Daniel pursues his agenda with help from the insecure Louis Litt, the other Jew. We know Louis is Jewish because he mentions his rabbi. However, Jewishly-speaking, Louis seems like the sort of Jew who’d work on Yom Kippur just to prove to his colleagues that he’s all-in, totally hard-core and married to the job. Louis can be entertaining, especially when he interacts with his odd female counterpart, a representative from his beloved Harvard Law School. But at heart, this financial genius is a socially awkward grind. Louis aspires to be like Harvey, but never quite manages it.
History and literature are littered with examples of Jews, both real and fictional, who are viewed as social outsiders or demonized as financial cheaters. Did the show’s creator and writers think about that when they wrote these two characters?

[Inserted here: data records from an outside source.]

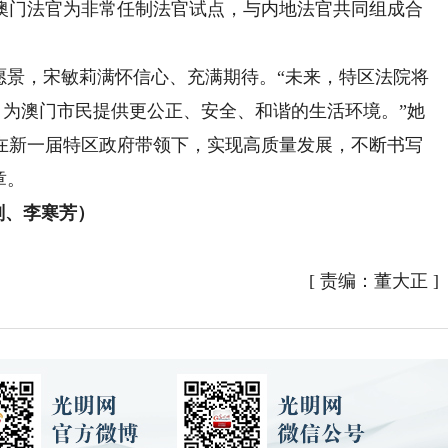
澳门法官为非常任制法官试点，与内地法官共同组成合
景，宋敏莉满怀信心、充满期待。“未来，特区法院将
，为澳门市民提供更公正、安全、和谐的生活环境。”她
在新一届特区政府带领下，实现高质量发展，不断书写
章。
刚、李寒芳）
[
责编：董大正
]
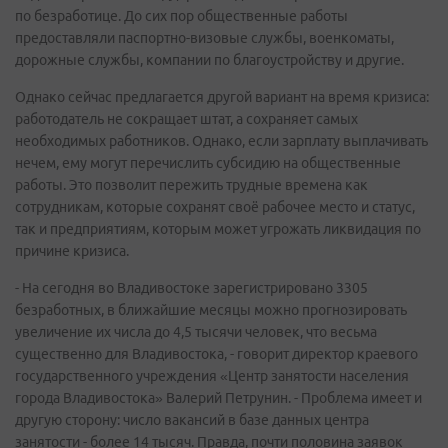
по безработице. До сих пор общественные работы
предоставляли паспортно-визовые службы, военкоматы,
дорожные службы, компании по благоустройству и другие.
Однако сейчас предлагается другой вариант на время кризиса:
работодатель не сокращает штат, а сохраняет самых
необходимых работников. Однако, если зарплату выплачивать
нечем, ему могут перечислить субсидию на общественные
работы. Это позволит пережить трудные времена как
сотрудникам, которые сохранят своё рабочее место и статус,
так и предприятиям, которым может угрожать ликвидация по
причине кризиса.
- На сегодня во Владивостоке зарегистрировано 3305
безработных, в ближайшие месяцы можно прогнозировать
увеличение их числа до 4,5 тысячи человек, что весьма
существенно для Владивостока, - говорит директор краевого
государственного учреждения «Центр занятости населения
города Владивостока» Валерий Петрунин. - Проблема имеет и
другую сторону: число вакансий в базе данных центра
занятости - более 14 тысяч. Правда, почти половина заявок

Are Jews now considered so assimilated into American culture that no one gave it a second thought?
Clearly “Suits” is intended to be entertainment, not a documentary of contemporary American Jewry. But if the writers are going to start identifying certain characters as Jews, why not also write in a smart, honest and attractive Jewish character? That would help the next time someone asks me about the intersection of television and life. Because as things currently stand, if I ran into that Texan cop again and he asked me whether most Jews are like Daniel or Louis, I’d have to be honest and say neither.